La sentencia se originó en acciones de tutela presentadas por dos trabajadores desvinculados de cargos en provisionalidad, pese a encontrarse en condiciones de especial protección constitucional. Para la Corte, la cercanía al cumplimiento de los requisitos pensionales y la existencia de problemas de salud obligan a adoptar medidas que eviten la vulneración del derecho a la seguridad social, incluso cuando el nombramiento no sea definitivo.

¿Quiénes pueden beneficiarse del pago extraordinario para pensionarse?
El fallo establece que este beneficio no es automático ni generalizado. Está dirigido a trabajadores despedidos que se encontraban próximos a cumplir las semanas o requisitos necesarios para pensionarse y que, por decisiones del empleador, quedaron sin posibilidad real de completar sus aportes. En particular, la Corte analizó casos de personas en situación de prepensión y de empleados con condiciones de salud delicadas que requerían una protección reforzada.
Según el tribunal, aunque los cargos de provisionalidad tienen un carácter temporal, esto no puede convertirse en una excusa para desconocer derechos fundamentales. La estabilidad laboral de estos trabajadores es relativa, pero cuando existe un riesgo claro de afectar su derecho a la pensión, las entidades deben actuar con mayor responsabilidad. En ese sentido, la Corte ordenó primero verificar si existen vacantes iguales o similares para ofrecer una nueva vinculación laboral. Solo si esto no es posible, procede el pago extraordinario de los aportes faltantes.
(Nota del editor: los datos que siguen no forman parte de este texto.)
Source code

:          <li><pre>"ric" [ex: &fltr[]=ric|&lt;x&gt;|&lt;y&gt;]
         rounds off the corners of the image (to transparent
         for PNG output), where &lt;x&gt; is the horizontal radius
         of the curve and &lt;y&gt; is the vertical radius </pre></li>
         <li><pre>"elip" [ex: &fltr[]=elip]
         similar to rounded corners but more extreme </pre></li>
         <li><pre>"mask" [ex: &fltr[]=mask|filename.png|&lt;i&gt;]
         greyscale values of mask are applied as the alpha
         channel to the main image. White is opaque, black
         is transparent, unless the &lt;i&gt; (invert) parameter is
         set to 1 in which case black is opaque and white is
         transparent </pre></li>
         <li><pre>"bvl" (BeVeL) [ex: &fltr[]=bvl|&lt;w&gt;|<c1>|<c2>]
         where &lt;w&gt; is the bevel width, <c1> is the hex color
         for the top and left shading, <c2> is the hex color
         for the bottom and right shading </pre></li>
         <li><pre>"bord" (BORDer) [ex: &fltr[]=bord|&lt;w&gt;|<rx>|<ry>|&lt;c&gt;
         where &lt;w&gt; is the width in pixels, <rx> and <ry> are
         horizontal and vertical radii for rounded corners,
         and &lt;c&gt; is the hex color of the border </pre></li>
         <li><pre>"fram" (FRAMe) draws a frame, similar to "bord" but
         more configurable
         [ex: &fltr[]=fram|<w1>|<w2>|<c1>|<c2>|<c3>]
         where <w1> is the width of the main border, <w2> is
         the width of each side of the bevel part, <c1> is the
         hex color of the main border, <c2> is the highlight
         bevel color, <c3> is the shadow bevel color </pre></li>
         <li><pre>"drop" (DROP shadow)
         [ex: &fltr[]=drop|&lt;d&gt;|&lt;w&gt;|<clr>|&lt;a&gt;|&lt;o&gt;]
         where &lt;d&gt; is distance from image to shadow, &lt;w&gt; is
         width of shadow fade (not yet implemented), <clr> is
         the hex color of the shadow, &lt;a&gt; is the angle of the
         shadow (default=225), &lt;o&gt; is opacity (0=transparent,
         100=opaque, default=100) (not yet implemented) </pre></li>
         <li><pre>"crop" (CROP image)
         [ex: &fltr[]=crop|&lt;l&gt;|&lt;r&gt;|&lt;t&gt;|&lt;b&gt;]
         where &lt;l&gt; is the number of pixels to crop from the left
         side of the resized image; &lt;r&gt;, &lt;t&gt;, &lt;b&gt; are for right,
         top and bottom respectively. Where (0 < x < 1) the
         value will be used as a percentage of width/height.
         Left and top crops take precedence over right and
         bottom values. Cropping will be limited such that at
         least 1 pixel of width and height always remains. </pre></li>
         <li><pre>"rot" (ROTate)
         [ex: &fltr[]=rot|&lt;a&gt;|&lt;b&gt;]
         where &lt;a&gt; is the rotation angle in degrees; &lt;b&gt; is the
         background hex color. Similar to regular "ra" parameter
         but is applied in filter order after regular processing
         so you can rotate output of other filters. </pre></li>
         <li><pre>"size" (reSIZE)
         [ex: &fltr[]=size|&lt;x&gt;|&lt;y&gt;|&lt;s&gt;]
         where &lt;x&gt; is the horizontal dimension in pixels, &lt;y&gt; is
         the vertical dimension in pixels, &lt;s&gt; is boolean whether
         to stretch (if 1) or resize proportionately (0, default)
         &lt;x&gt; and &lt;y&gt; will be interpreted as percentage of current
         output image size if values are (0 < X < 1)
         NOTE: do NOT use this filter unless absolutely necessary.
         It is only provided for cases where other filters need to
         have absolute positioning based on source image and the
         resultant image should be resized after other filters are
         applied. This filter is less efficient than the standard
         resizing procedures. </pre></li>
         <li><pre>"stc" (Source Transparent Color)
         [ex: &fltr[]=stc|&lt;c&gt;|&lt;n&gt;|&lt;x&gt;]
¿Qué deben hacer las empresas tras la decisión de la Corte?
El fallo impone obligaciones claras a los empleadores, tanto del sector público como privado, cuando se enfrentan a casos similares. En primer lugar, deben analizar la situación particular del trabajador despedido, especialmente si está cerca de pensionarse o presenta condiciones que ameriten protección especial. La desvinculación, en estos casos, no puede ser automática ni indiferente a sus consecuencias sociales y económicas.

Si no existen vacantes disponibles para un eventual reintegro, la Corte dispuso que la entidad empleadora debe asumir el costo de los aportes pensionales que faltan para completar las semanas requeridas. Este pago extraordinario busca evitar que una decisión administrativa o contractual prive al trabajador del derecho a una pensión, luego de años de cotización al sistema.
Con esta sentencia, la Corte Constitucional envía un mensaje contundente: la seguridad social es un derecho fundamental que debe ser protegido incluso en escenarios de despido y provisionalidad. El fallo sienta un precedente relevante para futuros casos y refuerza la obligación de los empleadores de actuar con enfoque de derechos, especialmente frente a trabajadores que están en la recta final de su vida laboral.